3Department of Medicine, Division of Pulmonary, Critical Care, Sleep and Allergy Medicine, University of Illinois at Chicago, Chicago, Illinois; Department of Pharmacology, University of Illinois at Chicago, Chicago, Illinois; and.

4Department of Pharmacology, Max Planck Institute for Heart and Lung Research, Bad Nauheim, Germany.

5Department of Pharmacology, University of Illinois at Chicago, Chicago, Illinois; and.

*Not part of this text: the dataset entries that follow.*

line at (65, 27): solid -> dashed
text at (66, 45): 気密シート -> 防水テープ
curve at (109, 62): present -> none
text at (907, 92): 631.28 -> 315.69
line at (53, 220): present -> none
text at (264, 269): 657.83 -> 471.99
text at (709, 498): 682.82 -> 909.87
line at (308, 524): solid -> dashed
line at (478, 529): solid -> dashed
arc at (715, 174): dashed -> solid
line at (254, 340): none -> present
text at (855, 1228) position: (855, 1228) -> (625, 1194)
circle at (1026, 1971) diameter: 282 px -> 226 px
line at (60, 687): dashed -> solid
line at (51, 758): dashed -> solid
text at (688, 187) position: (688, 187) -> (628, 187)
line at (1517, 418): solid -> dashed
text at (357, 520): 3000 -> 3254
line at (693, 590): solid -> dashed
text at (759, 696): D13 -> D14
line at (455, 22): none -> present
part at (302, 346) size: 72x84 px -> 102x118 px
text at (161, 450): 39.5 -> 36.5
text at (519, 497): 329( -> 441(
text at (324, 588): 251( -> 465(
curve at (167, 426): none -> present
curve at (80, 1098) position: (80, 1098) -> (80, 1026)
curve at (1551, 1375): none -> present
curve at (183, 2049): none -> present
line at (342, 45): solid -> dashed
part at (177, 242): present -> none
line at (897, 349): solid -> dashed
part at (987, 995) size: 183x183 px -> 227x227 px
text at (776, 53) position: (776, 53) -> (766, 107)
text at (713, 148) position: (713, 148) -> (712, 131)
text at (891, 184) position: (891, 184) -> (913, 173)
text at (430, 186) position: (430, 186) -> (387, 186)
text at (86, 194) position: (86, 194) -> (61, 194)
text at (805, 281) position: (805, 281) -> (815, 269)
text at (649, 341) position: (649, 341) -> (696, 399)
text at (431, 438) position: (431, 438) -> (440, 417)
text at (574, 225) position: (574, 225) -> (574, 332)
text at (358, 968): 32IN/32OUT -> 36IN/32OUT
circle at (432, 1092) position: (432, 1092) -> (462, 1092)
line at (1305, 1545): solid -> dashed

6Department of Medicine, Division of Translational and Regenerative Medicine, The University of Arizona College of Medicine, Tucson, Arizona;

7Department of Physiology, The University of Arizona College of Medicine, Tucson, Arizona;

8Department of Medicine, Division of Translational and Regenerative Medicine, The University of Arizona College of Medicine, Tucson, Arizona; Department of Physiology, The University of Arizona College of Medicine, Tucson, Arizona; Department of Medicine, Division of Pulmonary, Critical Care, Sleep and Allergy Medicine, University of Illinois at Chicago, Chicago, Illinois; Department of Pharmacology, University of Illinois at Chicago, Chicago, Illinois; and [email protected]

 

Abstract

Pulmonary vascular remodeling, mainly attributable to enhanced pulmonary arterial  smooth muscle cell proliferation and migration, is a major cause for elevated pulmonary vascular resistance and pulmonary arterial pressure in patients with pulmonary hypertension. The signaling cascade  through Akt, comprised of three isoforms (Akt1-3) with distinct but overlapping functions, is involved in regulating cell proliferation and migration. This study aims to investigate whether the Akt/mammalian target of rapamycin (mTOR) pathway, and particularly which Akt isoform, contributes to the development and progression of pulmonary vascular remodeling in hypoxia-induced pulmonary  hypertension (HPH). Compared with the wild-type littermates, Akt1(-/-) mice were protected against the development and progression of chronic HPH, whereas Akt2(-/-) mice did not demonstrate any significant protection against the development of HPH. Furthermore, pulmonary vascular remodeling was significantly attenuated in the Akt1(-/-) mice, with no significant effect noted in the Akt2(-/-) mice after chronic exposure to normobaric hypoxia (10% O2). Overexpression of the upstream repressor of Akt signaling, phosphatase and tensin homolog deleted on chromosome 10 (PTEN), and conditional and inducible knockout of mTOR in smooth muscle cells were also shown to attenuate the rise in right ventricular systolic pressure and the development of right ventricular hypertrophy. In conclusion, Akt isoforms appear to have a unique function within the pulmonary vasculature, with the Akt1 isoform having a dominant role in pulmonary vascular remodeling associated with HPH. The PTEN/Akt1/mTOR signaling pathway will continue to be a critical area of study in the pathogenesis of pulmonary hypertension, and specific Akt isoforms may help specify therapeutic targets for the treatment of pulmonary hypertension.